Now somebody else has done it, for real, or so it seems. And it’s a compelling story.
Six years ago, lawyer Frank Abrams blew ten bucks on an old photo printed on metal. He found it in a flea market and hung it on his wall in North Carolina, USA.
It’s just been valued at $5 million because historians think the photo may show William Bonney, better known as Billy The Kid, and Pat Garrett, legendary figures of the old West. It was probably taken between 1875 and 1890, when the men were friends. In 1891 Garrett, by then a sheriff, shot and killed Bonney.
That photo, if genuine, is an astonishing piece of history, an artefact recording two fortune-hunters who crossed over into myth.
It’s also excitingly expensive.
I bang on about stuff a lot, I know. I feel we are tied to our possessions and sometimes they own us as much as we own them, although I understand today’s younger people are becoming less acquisitive.

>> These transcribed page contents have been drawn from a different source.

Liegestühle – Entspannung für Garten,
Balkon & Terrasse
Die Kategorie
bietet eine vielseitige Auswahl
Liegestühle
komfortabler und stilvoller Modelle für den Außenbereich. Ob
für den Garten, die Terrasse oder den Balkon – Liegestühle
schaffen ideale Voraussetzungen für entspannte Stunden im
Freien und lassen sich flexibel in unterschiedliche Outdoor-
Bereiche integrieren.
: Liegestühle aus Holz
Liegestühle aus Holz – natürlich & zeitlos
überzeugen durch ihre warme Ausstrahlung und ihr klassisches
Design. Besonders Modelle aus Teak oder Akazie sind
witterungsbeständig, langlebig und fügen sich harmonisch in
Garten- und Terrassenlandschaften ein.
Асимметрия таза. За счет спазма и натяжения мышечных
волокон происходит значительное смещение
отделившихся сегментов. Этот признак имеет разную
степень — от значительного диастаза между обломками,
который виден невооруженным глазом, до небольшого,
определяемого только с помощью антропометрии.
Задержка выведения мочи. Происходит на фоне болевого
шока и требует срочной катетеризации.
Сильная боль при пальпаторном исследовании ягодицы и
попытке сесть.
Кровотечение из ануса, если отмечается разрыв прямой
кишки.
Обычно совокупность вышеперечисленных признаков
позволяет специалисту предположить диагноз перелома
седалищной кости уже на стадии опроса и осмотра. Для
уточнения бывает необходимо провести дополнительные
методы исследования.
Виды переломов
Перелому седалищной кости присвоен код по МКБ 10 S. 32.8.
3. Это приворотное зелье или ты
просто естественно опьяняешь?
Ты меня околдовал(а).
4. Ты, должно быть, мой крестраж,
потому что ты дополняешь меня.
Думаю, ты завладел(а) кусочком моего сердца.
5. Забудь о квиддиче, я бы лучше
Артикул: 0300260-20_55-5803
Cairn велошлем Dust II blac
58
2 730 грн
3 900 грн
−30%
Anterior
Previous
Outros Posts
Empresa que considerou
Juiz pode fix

Five years ago, I moved countries and it made me seriously consider what I wanted to own. But I didn’t ditch everything and I still have boxes containing items I will never use again.
So why keep them? Some of it has to be a desire that someone will agree that my junk has value. As a comic book collector, I’m always destroying people’s hopes by telling them their “rare” item is worth about 50p, but still they keep it because maybe, just maybe, it’s worth 50 grand.
It’s sentiment, too. We value our tat and think others should, too. That’s real silver, or at least plate, or, wait, it’s pewter but it was granny’s so we should keep it and perhaps it will be worth money some day.
And we scour the boot sales hoping to find treasure, because sometimes it does happen.